# Thread: help me solve this

1. ## help me solve this

SOLVE
(x*y^2)dx - e^(1/(x^3))dx - (x^2)*y dy = 0

2. Try $\displaystyle u(x)=y^{2}(x).$

3. Noting that $\displaystyle d\left( \dfrac{y^2}{x^2}\right) = \dfrac{2x^2dy - 2 x y^2 dx}{x^4}$ might help.

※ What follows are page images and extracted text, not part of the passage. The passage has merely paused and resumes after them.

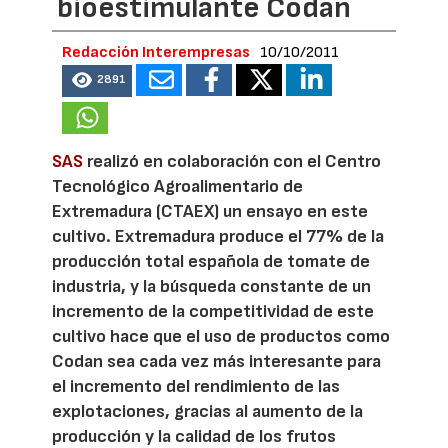
bioestimulante Codan
Redacción Interempresas
10/10/2011
2891
SAS
realizó en colaboración con el Centro
Tecnológico Agroalimentario de
Extremadura (CTAEX) un ensayo en este
cultivo. Extremadura produce el 77% de la
producción total española de tomate de
industria, y la búsqueda constante de un
incremento de la competitividad de este
cultivo hace que el uso de productos como
Codan sea cada vez más interesante para
el incremento del rendimiento de las
explotaciones, gracias al aumento de la
producción y la calidad de los frutos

4. $\displaystyle xy^2dx-yx^2dy-e^{x^{-3}}dx=0$

Multiply the equation by 2:

$\displaystyle 2xy^2dx-2yx^2dy-2e^{x^{-3}}dx=0$

Recall that $\displaystyle d\left(\left(\dfrac{x}{y}\right)^2 \right)=d\left(\dfrac{x^2}{y^2}\right)=\dfrac{2xy^ 2dx-2yx^2dy}{y^4} \implies y^4 \, d\left(\left(\dfrac{x}{y}\right)^2 \right)=2xy^2dx-2yx^2dy$

The equation will be:

$\displaystyle y^4 \, d\left(\left(\dfrac{x}{y}\right)^2 \right) - 2 e^{x^{-3}}dx=0$

Devide by $\displaystyle x^4$

$\displaystyle \left(\left(\dfrac{x}{y}\right)^{-2}\right)^2 d\left(\left(\dfrac{x}{y}\right)^2 \right) - 2 x^{-4} e^{x^{-3}}dx = 0$

Let $\displaystyle t=\left(\dfrac{x}{y}\right)^2$

The equation will be:

$\displaystyle \dfrac{1}{t^2} dt - 2 x^{-4} e^{x^{-3}}dx=0$

Now, Integrate.

5. Originally Posted by General
$\displaystyle xy^2dx-yx^2dy-e^{x^{-3}}dx=0$

Multiply the equation by 2:

$\displaystyle 2xy^2dx-2yx^2dy-2e^{x^{-3}}dx=0$

Recall that $\displaystyle d\left(\left(\dfrac{x}{y}\right)^2 \right)=d\left(\dfrac{x^2}{y^2}\right)=\dfrac{2xy^ 2dx-2yx^2dy}{y^4} \implies y^4 \, d\left(\left(\dfrac{x}{y}\right)^2 \right)=2xy^2dx-2yx^2dy$

The equation will be:

$\displaystyle y^4 \, d\left(\left(\dfrac{x}{y}\right)^2 \right) - 2 e^{x^{-3}}dx=0$

Devide by $\displaystyle x^4$

$\displaystyle \left(\left(\dfrac{x}{y}\right)^{-2}\right)^2 d\left(\left(\dfrac{x}{y}\right)^2 \right) - 2 x^{-4} e^{x^{-3}}dx = 0$

Let $\displaystyle t=\left(\dfrac{x}{y}\right)^2$

The equation will be:

$\displaystyle \dfrac{1}{t^2} dt - 2 x^{-4} e^{x^{-3}}dx=0$

Now, Integrate.

Thank you